In the first hours, only the surviving teachers and students were doing rescue work with bare hands.

The next morning, a slab on Liao Bo was removed but his left leg was still trapped.

Doctors gave him an intravenous drip and asked Li to hold the bottle while waiting for rescuers.

"I kept telling him: You are all right. You can make it," Li recalled. Before the quake, Li and Liao played basketball together.

When he saw PLA soldiers approaching, he waved his right hand, holding the drip bottle in his left. That was the photo that moved a nation.

After holding the fluid for half an hour, Li handed it to another student and turned to care for a trapped girl, who was asking for some water.
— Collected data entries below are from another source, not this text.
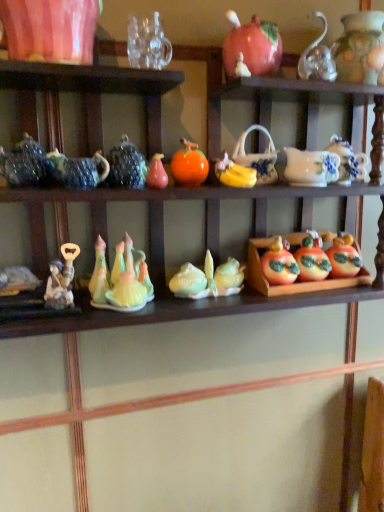
In order to click on matte ceramic apples at center right in this screenshot , I will do `click(316, 264)`.

How much space does transparent glass mug at upper center, which ranks as the 3th tableware in left-to-right order, occupy horizontally?

transparent glass mug at upper center, which ranks as the 3th tableware in left-to-right order, is 6.12 inches in width.

This screenshot has width=384, height=512. What do you see at coordinates (208, 279) in the screenshot?
I see `matte ceramic corn at center, the 2th toy from the back` at bounding box center [208, 279].

Image resolution: width=384 pixels, height=512 pixels. What do you see at coordinates (317, 58) in the screenshot?
I see `transparent glass teapot at upper right, the fifth tableware from the left` at bounding box center [317, 58].

Image resolution: width=384 pixels, height=512 pixels. Describe the element at coordinates (344, 257) in the screenshot. I see `matte ceramic pumpkin at center right, the second pumpkin when ordered from top to bottom` at that location.

Where is `yellow matte banana at center, the first fruit positioned from the front`? yellow matte banana at center, the first fruit positioned from the front is located at coordinates (234, 173).

From a real-world perspective, is matte pink vase at upper left, the 1th tableware when ordered from left to right, physically located above or below matte ceramic apples at center, arranged as the 2th toy when viewed from the top?

matte pink vase at upper left, the 1th tableware when ordered from left to right, is situated higher than matte ceramic apples at center, arranged as the 2th toy when viewed from the top, in the real world.

Between matte pink vase at upper left, which is the fifth tableware in right-to-left order, and matte ceramic apples at center, placed as the 3th toy when sorted from left to right, which one has less height?

Standing shorter between the two is matte ceramic apples at center, placed as the 3th toy when sorted from left to right.

What's the angular difference between matte pink vase at upper left, the 1th tableware when ordered from left to right, and matte ceramic apples at center, arranged as the 2th toy when viewed from the top,'s facing directions?

There is a 3.78-degree angle between the facing directions of matte pink vase at upper left, the 1th tableware when ordered from left to right, and matte ceramic apples at center, arranged as the 2th toy when viewed from the top.

Is matte pink vase at upper left, the 1th tableware when ordered from left to right, bigger than matte ceramic apples at center, the first toy when ordered from right to left?

Yes, matte pink vase at upper left, the 1th tableware when ordered from left to right, is bigger than matte ceramic apples at center, the first toy when ordered from right to left.

Locate an element on the screen. food on the right side of matte ceramic pumpkin at upper center, marked as the 2th pumpkin in a right-to-left arrangement is located at coordinates (316, 264).

Is matte ceramic pumpkin at upper center, the first pumpkin in the left-to-right sequence, oriented away from matte ceramic apples at center right?

No, matte ceramic apples at center right is not at the back of matte ceramic pumpkin at upper center, the first pumpkin in the left-to-right sequence.

Which object is further away from the camera taking this photo, matte ceramic pumpkin at upper center, placed as the second pumpkin when sorted from bottom to top, or matte ceramic apples at center right?

matte ceramic apples at center right is more distant.

From the image's perspective, does matte ceramic pumpkin at upper center, which ranks as the 1th pumpkin in top-to-bottom order, appear lower than matte ceramic apples at center right?

No, from the image's perspective, matte ceramic pumpkin at upper center, which ranks as the 1th pumpkin in top-to-bottom order, is not beneath matte ceramic apples at center right.

Is matte ceramic corn at center, positioned as the second toy in front-to-back order, in contact with yellow matte banana at center, positioned as the 1th fruit in left-to-right order?

No, matte ceramic corn at center, positioned as the second toy in front-to-back order, is not making contact with yellow matte banana at center, positioned as the 1th fruit in left-to-right order.

Which is in front, point (198, 282) or point (240, 174)?

The point (240, 174) is closer.

From a real-world perspective, which is physically below, matte ceramic corn at center, positioned as the second toy in right-to-left order, or yellow matte banana at center, placed as the 2th fruit when sorted from right to left?

From a 3D spatial view, matte ceramic corn at center, positioned as the second toy in right-to-left order, is below.

Is matte ceramic apples at center right shorter than matte ceramic corn at center, which ranks as the 1th toy in bottom-to-top order?

No, matte ceramic apples at center right is not shorter than matte ceramic corn at center, which ranks as the 1th toy in bottom-to-top order.

Is matte ceramic apples at center right oriented towards matte ceramic corn at center, which is the 2th toy in left-to-right order?

No, matte ceramic apples at center right is not aimed at matte ceramic corn at center, which is the 2th toy in left-to-right order.

Is matte ceramic apples at center right next to matte ceramic corn at center, positioned as the second toy in right-to-left order, and touching it?

No, matte ceramic apples at center right is not beside matte ceramic corn at center, positioned as the second toy in right-to-left order.

From a real-world perspective, is matte ceramic apples at center right physically located above or below matte ceramic corn at center, positioned as the second toy in front-to-back order?

matte ceramic apples at center right is above matte ceramic corn at center, positioned as the second toy in front-to-back order.

Consider the image. Is yellow matte banana at center, which is the 2th fruit in back-to-front order, wider or thinner than transparent glass teapot at upper right, the fifth tableware from the left?

Considering their sizes, yellow matte banana at center, which is the 2th fruit in back-to-front order, looks slimmer than transparent glass teapot at upper right, the fifth tableware from the left.

Between yellow matte banana at center, the first fruit positioned from the front, and transparent glass teapot at upper right, acting as the first tableware starting from the right, which one has smaller size?

yellow matte banana at center, the first fruit positioned from the front.

Considering the relative positions of yellow matte banana at center, placed as the 2th fruit when sorted from right to left, and transparent glass teapot at upper right, acting as the first tableware starting from the right, in the image provided, is yellow matte banana at center, placed as the 2th fruit when sorted from right to left, to the right of transparent glass teapot at upper right, acting as the first tableware starting from the right, from the viewer's perspective?

Incorrect, yellow matte banana at center, placed as the 2th fruit when sorted from right to left, is not on the right side of transparent glass teapot at upper right, acting as the first tableware starting from the right.

How much distance is there between yellow matte banana at center, acting as the 2th fruit starting from the bottom, and transparent glass teapot at upper right, the fifth tableware from the left?

The distance of yellow matte banana at center, acting as the 2th fruit starting from the bottom, from transparent glass teapot at upper right, the fifth tableware from the left, is 10.33 inches.

From the image's perspective, which is above, white porcelain vase at center, which appears as the 4th tableware when viewed from the left, or transparent glass teapot at upper right, the fifth tableware from the left?

transparent glass teapot at upper right, the fifth tableware from the left, appears higher in the image.

From the picture: In the image, is white porcelain vase at center, which ranks as the 2th tableware in right-to-left order, positioned in front of or behind transparent glass teapot at upper right, the fifth tableware from the left?

Visually, white porcelain vase at center, which ranks as the 2th tableware in right-to-left order, is located behind transparent glass teapot at upper right, the fifth tableware from the left.

Is the surface of white porcelain vase at center, which appears as the 4th tableware when viewed from the left, in direct contact with transparent glass teapot at upper right, the fifth tableware from the left?

No, white porcelain vase at center, which appears as the 4th tableware when viewed from the left, is not beside transparent glass teapot at upper right, the fifth tableware from the left.

Which is more to the right, white porcelain vase at center, which ranks as the 2th tableware in right-to-left order, or transparent glass teapot at upper right, the fifth tableware from the left?

Positioned to the right is transparent glass teapot at upper right, the fifth tableware from the left.

Is black glossy teapot at upper center, arranged as the second tableware when viewed from the left, not close to matte ceramic apples at center right?

Actually, black glossy teapot at upper center, arranged as the second tableware when viewed from the left, and matte ceramic apples at center right are a little close together.

From the image's perspective, which is below, black glossy teapot at upper center, arranged as the second tableware when viewed from the left, or matte ceramic apples at center right?

matte ceramic apples at center right, from the image's perspective.

At what (x,y) coordinates should I click in order to perform the action: click on the 5th tableware in front of the matte ceramic apples at center, the 1th toy positioned from the back, starting your count from the anchor. Please return your answer as a coordinate pair (x, y). Looking at the image, I should click on (50, 29).

I want to click on food below the matte ceramic pumpkin at upper center, placed as the second pumpkin when sorted from bottom to top (from the image's perspective), so click(316, 264).

Estimate the real-world distances between objects in this image. Which object is closer to transparent glass mug at upper center, which ranks as the 3th tableware in left-to-right order, matte ceramic corn at center, the 2th toy from the back, or matte ceramic apples at center right?

matte ceramic corn at center, the 2th toy from the back, is positioned closer to the anchor transparent glass mug at upper center, which ranks as the 3th tableware in left-to-right order.

Estimate the real-world distances between objects in this image. Which object is closer to pear-shaped ceramic at center, the 1th toy when ordered from top to bottom, yellow matte banana at center, acting as the 2th fruit starting from the bottom, or matte ceramic pumpkin at center right, which is counted as the first pumpkin, starting from the right?

yellow matte banana at center, acting as the 2th fruit starting from the bottom, is positioned closer to the anchor pear-shaped ceramic at center, the 1th toy when ordered from top to bottom.

From the image, which object appears to be nearer to matte ceramic pumpkin at center right, which is the first pumpkin in back-to-front order, pear-shaped ceramic at center, the 1th toy when ordered from top to bottom, or matte ceramic pumpkin at upper center, the first pumpkin in the left-to-right sequence?

matte ceramic pumpkin at upper center, the first pumpkin in the left-to-right sequence, is closer to matte ceramic pumpkin at center right, which is the first pumpkin in back-to-front order.

Which object lies nearer to the anchor point yellow matte banana at center, the first fruit positioned from the front, matte ceramic apples at center, the 3th toy viewed from the front, or transparent glass mug at upper center, the 3th tableware viewed from the right?

matte ceramic apples at center, the 3th toy viewed from the front.

In the scene shown: From the image, which object appears to be farther from transparent glass mug at upper center, the 3th tableware viewed from the right, matte ceramic corn at center, the 2th toy from the back, or white porcelain vase at center, which appears as the 4th tableware when viewed from the left?

The object further to transparent glass mug at upper center, the 3th tableware viewed from the right, is matte ceramic corn at center, the 2th toy from the back.

Considering their positions, is shiny ceramic apple at center right, marked as the first fruit in a back-to-front arrangement, positioned closer to matte ceramic apples at center right than matte ceramic pumpkin at center right, which is the first pumpkin in back-to-front order?

Based on the image, matte ceramic pumpkin at center right, which is the first pumpkin in back-to-front order, appears to be nearer to matte ceramic apples at center right.

When comparing their distances from shiny ceramic apple at center right, the 1th fruit when ordered from bottom to top, does white porcelain vase at center, which ranks as the 2th tableware in right-to-left order, or matte ceramic apples at center, the first toy when ordered from right to left, seem further?

white porcelain vase at center, which ranks as the 2th tableware in right-to-left order, is further to shiny ceramic apple at center right, the 1th fruit when ordered from bottom to top.

Considering their positions, is matte ceramic pumpkin at center right, which is the first pumpkin in back-to-front order, positioned further to matte ceramic apples at center right than shiny ceramic apple at center right, which is the 2th fruit from left to right?

Among the two, shiny ceramic apple at center right, which is the 2th fruit from left to right, is located further to matte ceramic apples at center right.

Find the location of `fruit between matte ceramic pumpkin at upper center, arranged as the second pumpkin when viewed from the back, and pear-shaped ceramic at center, positioned as the first toy in left-to-right order, in the up-down direction`. fruit between matte ceramic pumpkin at upper center, arranged as the second pumpkin when viewed from the back, and pear-shaped ceramic at center, positioned as the first toy in left-to-right order, in the up-down direction is located at coordinates (234, 173).

What are the coordinates of `food between matte pink vase at upper left, the 1th tableware when ordered from left to right, and matte ceramic pumpkin at center right, which is the first pumpkin in back-to-front order, in the horizontal direction` in the screenshot? It's located at (316, 264).

Find the location of `pumpkin between transparent glass mug at upper center, which ranks as the 3th tableware in left-to-right order, and white porcelain vase at center, which ranks as the 2th tableware in right-to-left order, in the horizontal direction`. pumpkin between transparent glass mug at upper center, which ranks as the 3th tableware in left-to-right order, and white porcelain vase at center, which ranks as the 2th tableware in right-to-left order, in the horizontal direction is located at coordinates pos(251,48).

Where is `fruit situated between matte pink vase at upper left, which is the fifth tableware in right-to-left order, and shiny ceramic apple at center right, which is the 2th fruit from left to right, from left to right`? The width and height of the screenshot is (384, 512). fruit situated between matte pink vase at upper left, which is the fifth tableware in right-to-left order, and shiny ceramic apple at center right, which is the 2th fruit from left to right, from left to right is located at coordinates (234, 173).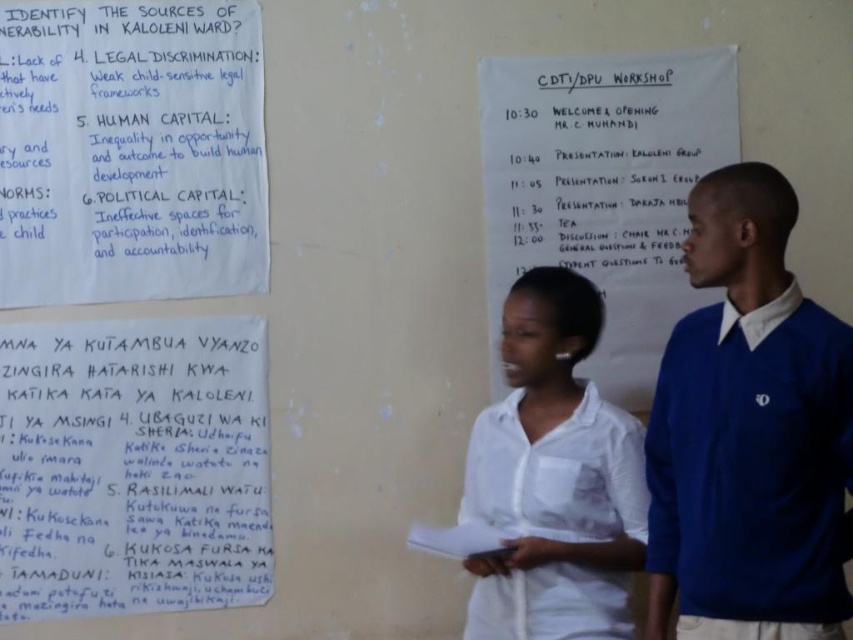
Question: Is blue fabric sweater at right above white cotton shirt at center?

Choices:
 (A) no
 (B) yes

Answer: (B)

Question: Can you confirm if white paper at center is positioned below white cotton shirt at center?

Choices:
 (A) yes
 (B) no

Answer: (B)

Question: Among these objects, which one is farthest from the camera?

Choices:
 (A) white paper at center
 (B) blue fabric sweater at right
 (C) handwritten paper at center
 (D) white cotton shirt at center

Answer: (A)

Question: Which object appears closest to the camera in this image?

Choices:
 (A) white cotton shirt at center
 (B) white paper at center
 (C) blue fabric sweater at right

Answer: (C)

Question: Is white paper at center positioned behind white cotton shirt at center?

Choices:
 (A) no
 (B) yes

Answer: (B)

Question: Based on their relative distances, which object is farther from the blue fabric sweater at right?

Choices:
 (A) handwritten paper at center
 (B) white cotton shirt at center
 (C) white paper at center

Answer: (A)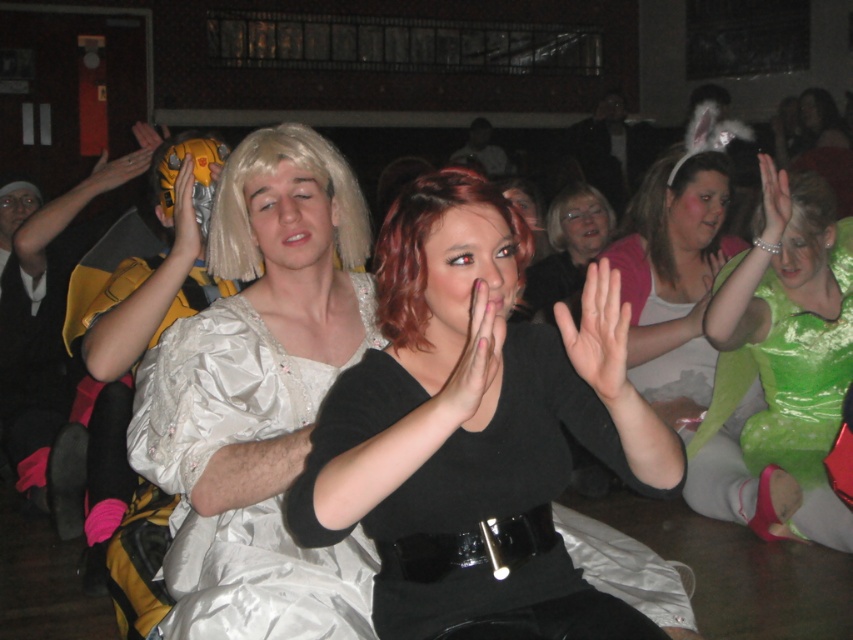
Question: Which point is closer to the camera taking this photo?

Choices:
 (A) (440, 307)
 (B) (554, 221)

Answer: (A)

Question: Is green shiny dress at center bigger than light brown synthetic wig at center?

Choices:
 (A) no
 (B) yes

Answer: (B)

Question: Based on their relative distances, which object is nearer to the matte yellow glove at upper left?

Choices:
 (A) white matte wig at center
 (B) matte black shirt at center
 (C) matte pink shirt at center
 (D) matte yellow robot hand at upper left

Answer: (D)

Question: Is smooth green hand at upper right positioned before white matte wig at center?

Choices:
 (A) yes
 (B) no

Answer: (A)

Question: Which point is farther to the camera?

Choices:
 (A) (552, 202)
 (B) (100, 161)
 (C) (554, 248)
 (D) (781, 182)

Answer: (A)

Question: Does green shiny dress at center appear on the right side of blonde synthetic wig at center?

Choices:
 (A) no
 (B) yes

Answer: (B)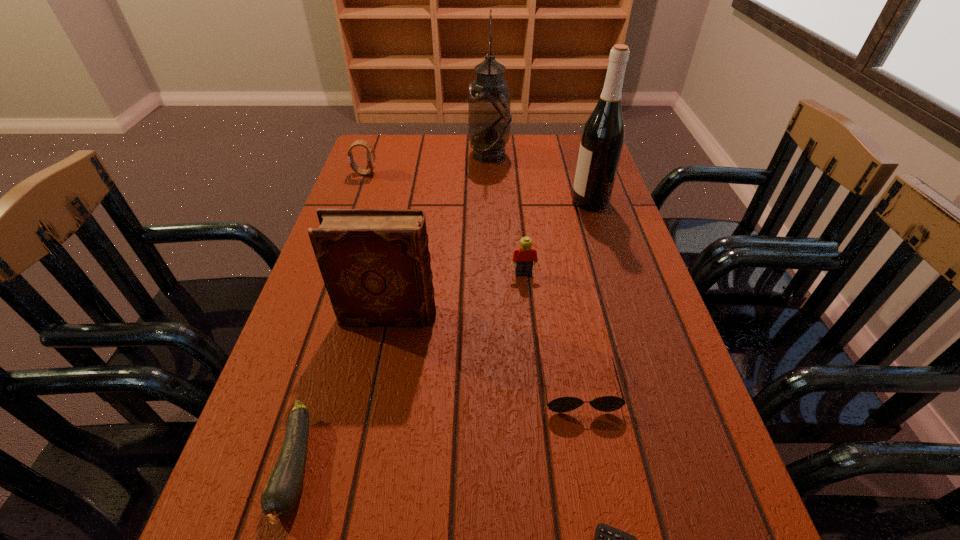
The height and width of the screenshot is (540, 960). Find the location of `vacant space located on the label of the sixth nearest object`. vacant space located on the label of the sixth nearest object is located at coordinates (429, 201).

At what (x,y) coordinates should I click in order to perform the action: click on vacant area situated on the label of the sixth nearest object. Please return your answer as a coordinate pair (x, y). Looking at the image, I should click on (437, 201).

At what (x,y) coordinates should I click in order to perform the action: click on vacant point located on the label of the sixth nearest object. Please return your answer as a coordinate pair (x, y). Looking at the image, I should click on (524, 201).

At what (x,y) coordinates should I click in order to perform the action: click on vacant space located 0.290m on the spine side of the hardback book. Please return your answer as a coordinate pair (x, y). This screenshot has width=960, height=540. Looking at the image, I should click on (577, 316).

Where is `free location located on the face of the seventh nearest object`? free location located on the face of the seventh nearest object is located at coordinates (446, 173).

This screenshot has height=540, width=960. Identify the location of vacant space located on the face of the fourth farthest object. (530, 332).

You are a GUI agent. You are given a task and a screenshot of the screen. Output one action in this format:
    pyautogui.click(x=<x>, y=<y>)
    Task: Click on the free location located on the front-facing side of the sunglasses
    
    Given the screenshot: What is the action you would take?
    pyautogui.click(x=607, y=537)

I want to click on oil lamp present at the far edge, so click(489, 117).

What are the coordinates of `watch that is at the far edge` in the screenshot? It's located at (370, 155).

Locate an element on the screen. This screenshot has height=540, width=960. hardback book positioned at the left edge is located at coordinates (375, 263).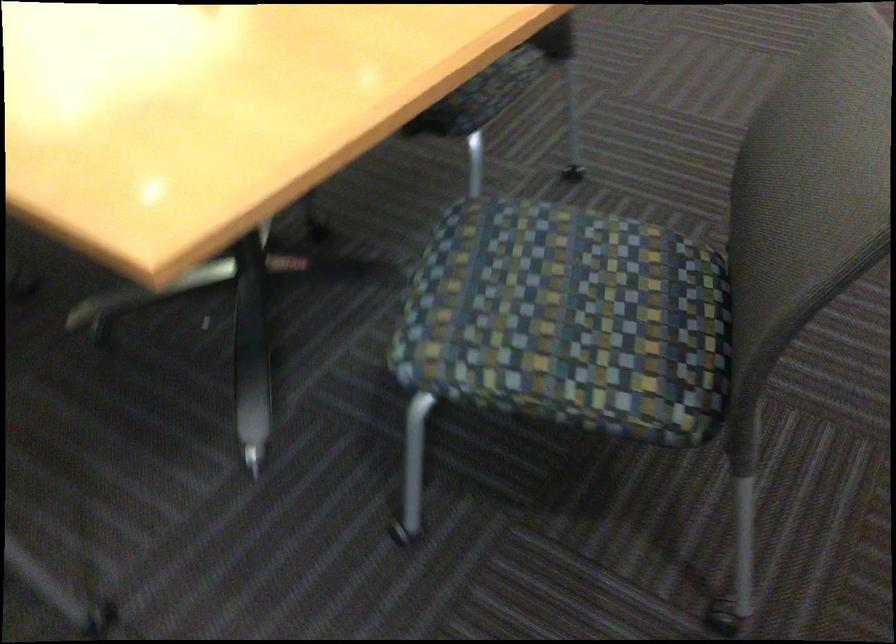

"She was in higher spirits than Liao," Li said. "I fed her some beverage scooped in a bottle cap and kept holding her hand and comforted her."

The girl survived.

Li and some other survivors were relocated to an open ground in a sports center of Mianyang.

His parents, who were running a business selling poultry, survived the quake, but the family house was damaged. His sister, who works in Shanghai, returned home for a short visit.

Li said he wanted to become an entrepreneur before the quake but he is not so sure about it after the quake.

"The only thing I want to do now is to study hard."

On May 22, he went to Chongqing to see Liao, whose left leg was amputated. "I told my pal: Be optimistic. I will wait for you at school."

More than 1,100 people, most of them students, were killed or are still missing in the disaster. In Li's class of 69 students, 49 died including his cousin.

"My heart is bleeding," Li told China Daily.